Research Data Management

Best Practices for File Versioning

Complex research projects will inevitably produce multiple versions of files. Implementing a file versioning strategy at the beginning of your research project will help to avoid confusion amongst collaborators and avoid lost time and effort trying to recover the "right" version of a file. It is also best practice to document all changes made between versions.

The Simple Way

File versioning can be as simple as integrating version numbers into your file naming convention (i.e., v1, v1_2, v2) or by using dates. Avoid using ambiguous terms such as ‘final’ or ‘revision’. In the example below, the type of analysis, publisher, and deadline of the submission is listed, followed by a version number:

MultivariateAnalysis_PLOSSubmission_20171130_v3.csv

Using Tools

There are specific software tools that can be used to strictly maintain version control.
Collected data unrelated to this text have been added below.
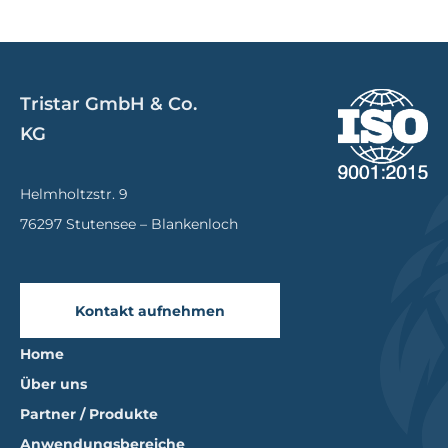
Tristar GmbH & Co.
KG
Helmholtzstr. 9
76297 Stutensee – Blankenloch
Kontakt aufnehmen
Home
Über uns
Partner / Produkte
Anwendungsbereiche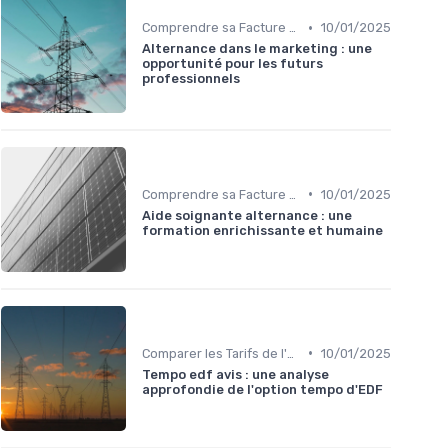
•
Comprendre sa Facture d'Énergie
10/01/2025
Alternance dans le marketing : une
opportunité pour les futurs
professionnels
•
Comprendre sa Facture d'Énergie
10/01/2025
Aide soignante alternance : une
formation enrichissante et humaine
•
Comparer les Tarifs de l'Énergie
10/01/2025
Tempo edf avis : une analyse
approfondie de l'option tempo d'EDF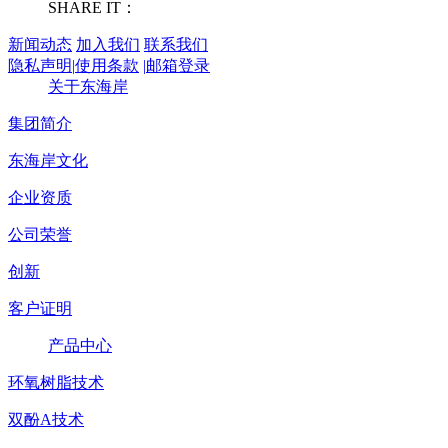
SHARE IT：
新闻动态
加入我们
联系我们
隐私声明
|
使用条款
|
邮箱登录
关于东海岸
集团简介
东海岸文化
企业资质
公司荣誉
创新
客户证明
产品中心
环氧树脂技术
双酚A技术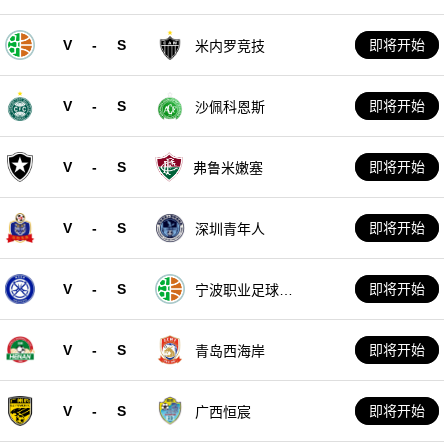
V
-
S
即将开始
米内罗竞技
V
-
S
即将开始
沙佩科恩斯
V
-
S
即将开始
弗鲁米嫩塞
V
-
S
即将开始
深圳青年人
V
-
S
即将开始
宁波职业足球俱
乐部
V
-
S
即将开始
青岛西海岸
V
-
S
即将开始
广西恒宸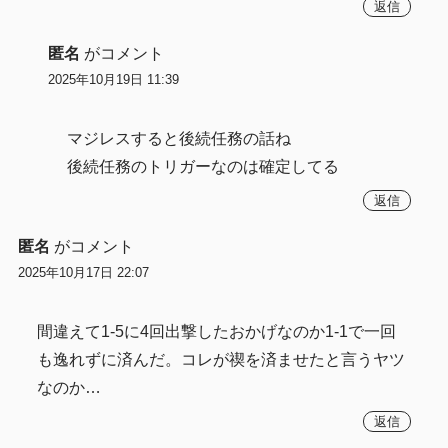
返信
匿名
がコメント
2025年10月19日 11:39
マジレスすると後続任務の話ね
後続任務のトリガーなのは確定してる
返信
匿名
がコメント
2025年10月17日 22:07
間違えて1-5に4回出撃したおかげなのか1-1で一回
も逸れずに済んだ。コレが禊を済ませたと言うヤツ
なのか…
返信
The most popular is perhaps Git, which is the foundation of both GitHub, GitLab and Bitbucket. See this Wikipedia List of version control software for more.

Certain storage and file sharing platforms, such as the Open Science FrameworkGoogle Drive, DropBox and Box, also have built-in version tracking with the ability to get back to earlier file versions.

Keep Original Files Read-Only

Always keep a "read only" version of your raw, unprocessed dataset to protect against unintentional changes. For important files that are the original stem of a project, keeping a read-only file or password protected zipped package helps prevent accidents.